***** EXTRACT TO READ

According to the configuration of the flat-panel display unit 360, light from the ultraviolet surface light source 361 enters the transparent substrate 301 and in the light passing-through mode of the light modulation elements 320, the light is guided into the top face of the transparent 301 in FIG. 27. The light through the light modulation elements 320 is applied to the corresponding phosphors 363 a and 363 b, which then are excited for emitting light for forming any desired image.

As the phosphors, phosphors of three primary colors (for example, R, G, and B) may be placed in order for making it possible to display a color image or only single-color phosphors may be used for displaying a monochrome image.

For the light modulation elements 320 of the flat-panel display unit 60, the space between the transparent substrate 301 and the front panel 362 is deaerated, then rare gas is poured for sealing the whole, thereby preventing the effect of disturbance for stabilization. The light modulation elements 340 or 350 in the second or third embodiment can also be applied to the flat-panel display unit 360 in a similar manner.

Next, the operation of the described flat-panel display unit 360 is as follows:

When the scan signal electrode 325 and the image signal electrode 329 are at the same potential, the needle 308 overlaps the light modulation area 317 thereabove and light from the surface light source 361 is blocked by the needle 308 and the shield conductive film 303 and does not pass through to the top face of the transparent substrate 301.

If a sufficient voltage is applied between the image signal electrode 329 and the scan signal electrode 325 at the scanning time, all needles 308 in one pixel area are moved in union in the direction in which they attract each other by an electrostatic attraction force. Resultantly, the light is not shielded by the needles 308 and the light passing through the transparent substrate 301 is emitted through the light modulation area 313. The emitted light excites the phosphor 363 a, 363 b for displaying an image based on the image information.

If the light modulation elements undergo binary control, full-color display is enabled by a drive method wherein the field period for displaying one screen is divided into subfields and binary control is performed separately in the subfields for providing continuous tone. According to an active matrix method, light modulation of various continuous tones can be executed and full-color display is enabled.

Thus, according to the above-described flat-panel display unit 360, light emitted through the transparent substrate 301 is applied directly to the phosphor 363 a, 363 b for exciting the phosphor 363 a, 363 b, so that the light use efficiency can be enhanced. Since the phosphor emits scattered light, the viewing angle can be widened as compared with a liquid crystal display for allowing light to pass through based on the orientation of liquid crystal molecules. Further, since the light modulation elements are easily put into an array, the manufacturing costs can be reduced. A low elastic material, for example, macromolecule of polyimide, etc., is used as the material of the needles 308 or the shape is optimized, whereby the drive voltage can be sufficiently lowered as compared with a plasma display, etc.

Next, a twelfth embodiment of the invention using the above-described light modulation elements to form a flat-panel display unit will be discussed.

FIG. 28 is a partially cutaway view in perspective of a light modulation element according to the invention. FIG. 29 is a sectional view of the main part to show the basic operation of the light modulation element shown in FIG. 28.

As shown in FIG. 34, a plurality of shield films 403 (second shield portions) are formed with a given spacing on a transparent substrate 401 having insulation and being transparent for light to be modulated. The shield films 403 shield light introduced from below the transparent substrate and blocks light emission to the top.

**********

# EXERCISES:
1 > Copy from the passage on the flat-panel display unit, starting at "For the light" and ending at "a similar manner.".
2 > Decide whether each statement agrees with the passage on the flat-panel display unit. Answer yes or no, and quote the words of the passage that settle it.
(a) The needles can be made of a low elastic material such as polyimide.
(b) The phosphors give off light in a single direction, so the viewing angle is narrower than that of a liquid crystal display.
(c) The display must use phosphors of three primary colors.
3 > Write the next part of the passage on the flat-panel display unit, beginning after its final sentence.
The material after the display passage is not needed for this work.

***** RAW DATA

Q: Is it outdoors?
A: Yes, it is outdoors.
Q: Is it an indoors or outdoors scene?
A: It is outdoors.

**********

# RESULTS FOR THE EXERCISE:
1 >
For the light modulation elements 320 of the flat-panel display unit 60, the space between the transparent substrate 301 and the front panel 362 is deaerated, then rare gas is poured for sealing the whole, thereby preventing the effect of disturbance for stabilization. The light modulation elements 340 or 350 in the second or third embodiment can also be applied to the flat-panel display unit 360 in a similar manner.

2 >
(a) Yes: "A low elastic material, for example, macromolecule of polyimide, etc., is used as the material of the needles 308"
(b) No: "Since the phosphor emits scattered light, the viewing angle can be widened as compared with a liquid crystal display"
(c) No: "or only single-color phosphors may be used for displaying a monochrome image"

3 >
A pair of parallel belt-like spacers 405 is formed on the transparent substrate 401 and a flexible thin-film grid body 407 is formed on the tops of the spacers 405. The grid body 407 is formed with a plurality of belt-like needles 408 placed between adjacent shield films 403 above the transparent substrate 401 and both ends of the needles 408 in the length direction thereof are supported on the frame of the grid body 407, thereby forming slits 409. Thus, the transparent substrate 401 and the needles 408 are placed facing each other spaced from each other with a gap as thick as the thickness of the spacer 405.

Each needle 408 is formed with a narrow part 411 lessening in sectional area in the part which becomes the joint part to the transparent substrate 401 at both ends of the needle 408 in the length direction thereof. The narrow parts 411 become weak parts and become deformed, whereby the needle 408 can be moved in a roughly parallel direction with the transparent substrate 401.

The narrow part 411 is formed so as to have a smaller elastic constant only in a given deformation direction than that in another direction. In the example, as shown in FIG. 29, rigidity is large in a direction perpendicular to the transparent substrate 401 (Z direction) and is small in a direction parallel to the transparent substrate 401 (X direction). Therefore, if a force in the direction in which the needle 408 is attracted to the transparent substrate 401 side acts on the needle 408, the narrow part 411 is mainly displaced in the X direction and the needle 408 moves roughly in parallel with the transparent substrate 401 and moves to the position indicated by the phantom line in FIG. 29.

The narrow part 411 can be provided with such elastic anisotropy easily based on the cross-sectional shape of the narrow part 411, for example. That is, the dimension of the narrow part 411 in the Z direction is made large and the dimension in the X direction is made small, whereby the narrow part 411 having the elastic anisotropy with large rigidity in the Z direction and small rigidity in the X direction can be formed.

The narrow part 411 can be provided with elastic anisotropy based on the deposition structure of the narrow part 411. That is, a low elastic film and a rigid film are deposited alternately, whereby the narrow part 411 with rigidity lessened in the deposition direction and rigidity enlarged in a direction orthogonal to the deposition direction can be formed.

Further, the narrow part 411 may be provided with elastic anisotropy by structural means. That is, the narrow part 411 is made up of a slider (not shown) and a slope part coming in contact with the slider by low friction. Thus, the slider is moved along the slope part, whereby the narrow part 411 having anisotropy in the deformation direction can be provided.

In addition to the above-described means, the narrow part 411 may be provided with elastic anisotropy using an anisotropic elastic material having anisotropy in an elastic constant.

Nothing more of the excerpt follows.